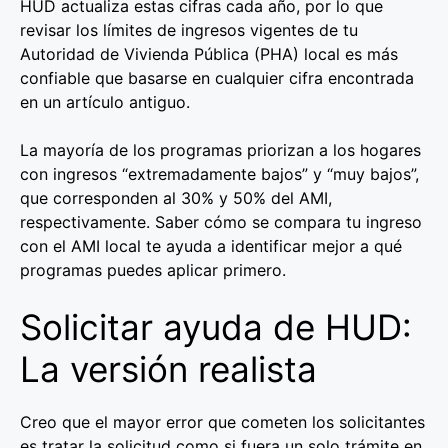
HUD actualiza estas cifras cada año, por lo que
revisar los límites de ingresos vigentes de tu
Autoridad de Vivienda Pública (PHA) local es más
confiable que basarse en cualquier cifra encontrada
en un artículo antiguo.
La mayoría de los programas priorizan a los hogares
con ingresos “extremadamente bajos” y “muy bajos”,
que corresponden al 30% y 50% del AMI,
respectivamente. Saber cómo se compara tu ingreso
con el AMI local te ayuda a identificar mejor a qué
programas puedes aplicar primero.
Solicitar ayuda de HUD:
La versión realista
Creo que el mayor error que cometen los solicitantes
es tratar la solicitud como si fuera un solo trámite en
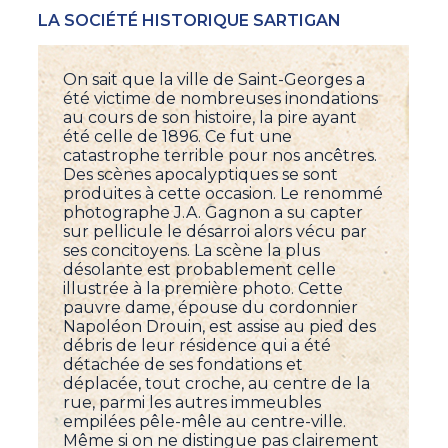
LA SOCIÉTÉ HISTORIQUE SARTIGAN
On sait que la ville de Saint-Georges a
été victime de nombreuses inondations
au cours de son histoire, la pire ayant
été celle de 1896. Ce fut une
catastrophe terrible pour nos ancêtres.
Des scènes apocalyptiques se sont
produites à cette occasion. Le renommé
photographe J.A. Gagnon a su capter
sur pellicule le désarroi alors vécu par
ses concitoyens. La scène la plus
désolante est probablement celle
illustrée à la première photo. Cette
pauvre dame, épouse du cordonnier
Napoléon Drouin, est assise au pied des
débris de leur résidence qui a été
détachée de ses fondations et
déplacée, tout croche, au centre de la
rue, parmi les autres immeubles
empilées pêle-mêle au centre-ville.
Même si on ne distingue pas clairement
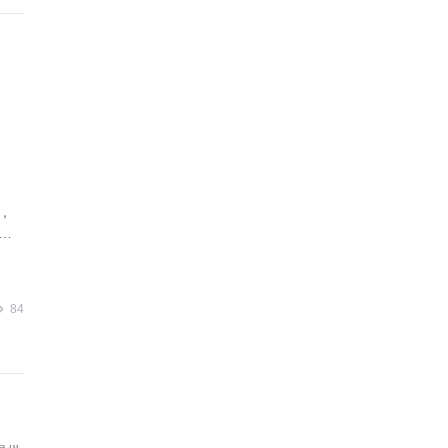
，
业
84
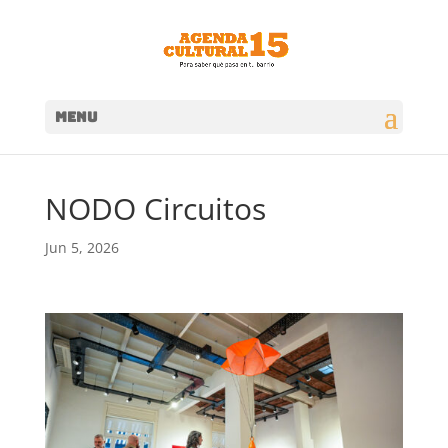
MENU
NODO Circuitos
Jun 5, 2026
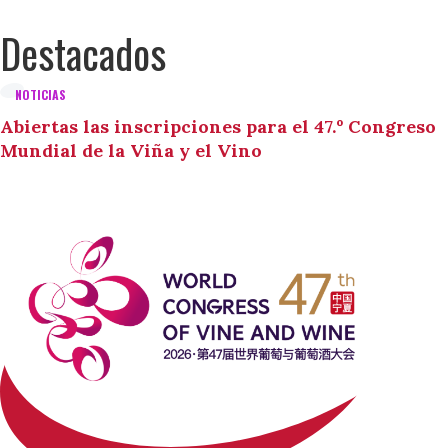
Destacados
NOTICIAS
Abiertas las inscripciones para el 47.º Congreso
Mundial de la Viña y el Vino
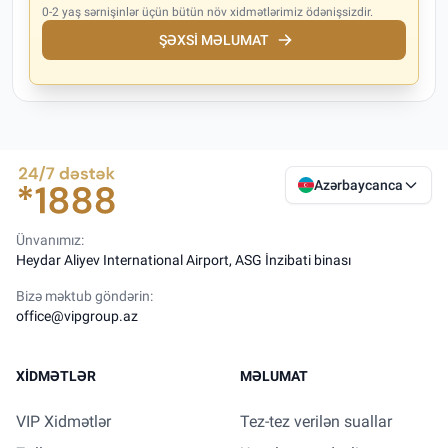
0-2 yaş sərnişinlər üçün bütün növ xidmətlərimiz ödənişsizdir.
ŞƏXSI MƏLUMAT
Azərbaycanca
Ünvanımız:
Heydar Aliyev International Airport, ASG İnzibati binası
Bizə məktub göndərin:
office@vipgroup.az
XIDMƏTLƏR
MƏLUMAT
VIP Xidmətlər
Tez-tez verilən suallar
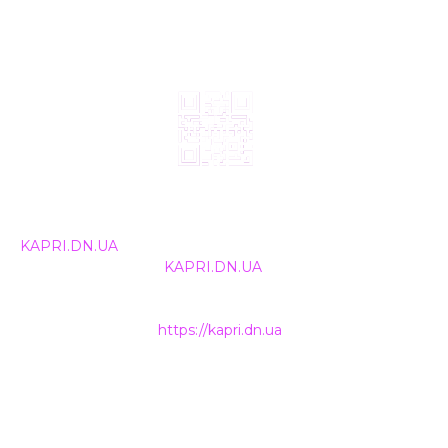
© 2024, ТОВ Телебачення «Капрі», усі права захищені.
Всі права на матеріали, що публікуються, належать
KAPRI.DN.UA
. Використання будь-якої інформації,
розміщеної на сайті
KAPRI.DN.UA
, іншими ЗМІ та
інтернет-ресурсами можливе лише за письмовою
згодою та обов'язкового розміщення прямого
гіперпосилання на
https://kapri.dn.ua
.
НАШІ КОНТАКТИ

* [Work required]
Return the records exactly. Don't carry the pictures over.

* [Solved problem]
HUD actualiza estas cifras cada año, por lo que
revisar los límites de ingresos vigentes de tu
Autoridad de Vivienda Pública (PHA) local es más
confiable que basarse en cualquier cifra encontrada
en un artículo antiguo.
La mayoría de los programas priorizan a los hogares
con ingresos “extremadamente bajos” y “muy bajos”,
que corresponden al 30% y 50% del AMI,
respectivamente. Saber cómo se compara tu ingreso
con el AMI local te ayuda a identificar mejor a qué
programas puedes aplicar primero.
Solicitar ayuda de HUD:
La versión realista
Creo que el mayor error que cometen los solicitantes
es tratar la solicitud como si fuera un solo trámite en
LA SOCIÉTÉ HISTORIQUE SARTIGAN
On sait que la ville de Saint-Georges a
été victime de nombreuses inondations
au cours de son histoire, la pire ayant
été celle de 1896. Ce fut une
catastrophe terrible pour nos ancêtres.
Des scènes apocalyptiques se sont
produites à cette occasion. Le renommé
photographe J.A. Gagnon a su capter
sur pellicule le désarroi alors vécu par
ses concitoyens. La scène la plus
désolante est probablement celle
illustrée à la première photo. Cette
pauvre dame, épouse du cordonnier
Napoléon Drouin, est assise au pied des
débris de leur résidence qui a été
détachée de ses fondations et
déplacée, tout croche, au centre de la
rue, parmi les autres immeubles
empilées pêle-mêle au centre-ville.
Même si on ne distingue pas clairement
，
业
84
MENU
NODO Circuitos
Jun 5, 2026
Destacados
NOTICIAS
Abiertas las inscripciones para el 47.º Congreso
Mundial de la Viña y el Vino
0-2 yaş sərnişinlər üçün bütün növ xidmətlərimiz ödənişsizdir.
ŞƏXSI MƏLUMAT
Azərbaycanca
Ünvanımız:
Heydar Aliyev International Airport, ASG İnzibati binası
Bizə məktub göndərin:
office@vipgroup.az
XIDMƏTLƏR
MƏLUMAT
VIP Xidmətlər
Tez-tez verilən suallar
© 2024, ТОВ Телебачення «Капрі», усі права захищені.
Всі права на матеріали, що публікуються, належать
KAPRI.DN.UA
. Використання будь-якої інформації,
розміщеної на сайті
KAPRI.DN.UA
, іншими ЗМІ та
інтернет-ресурсами можливе лише за письмовою
згодою та обов'язкового розміщення прямого
гіперпосилання на
https://kapri.dn.ua
.
НАШІ КОНТАКТИ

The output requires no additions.